Work instructions: Switch every "city" to "town" in the items below and write them out again with nothing else altered. Leave the pictures out of your answer.

Exercise inputs:
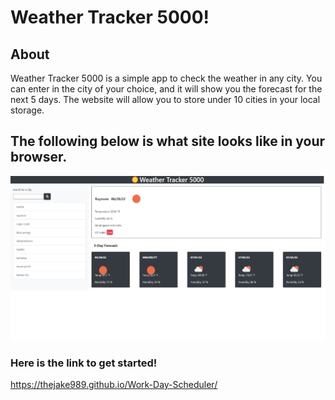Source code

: # Weather Tracker 5000!

## About

Weather Tracker 5000 is a simple app to check the weather in any city. You can enter in the city of your choice, and it will show you the forecast for the next 5 days. The website will allow you to store under 10 cities in your local storage.

## The following below is what site looks like in your browser.

![Sample](assets/images/sample.jpg)

### Here is the link to get started!

https://thejake989.github.io/Work-Day-Scheduler/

Answer section:
Source code

: # Weather Tracker 5000!

## About

Weather Tracker 5000 is a simple app to check the weather in any town. You can enter in the town of your choice, and it will show you the forecast for the next 5 days. The website will allow you to store under 10 cities in your local storage.

## The following below is what site looks like in your browser.

![Sample](assets/images/sample.jpg)

### Here is the link to get started!

https://thejake989.github.io/Work-Day-Scheduler/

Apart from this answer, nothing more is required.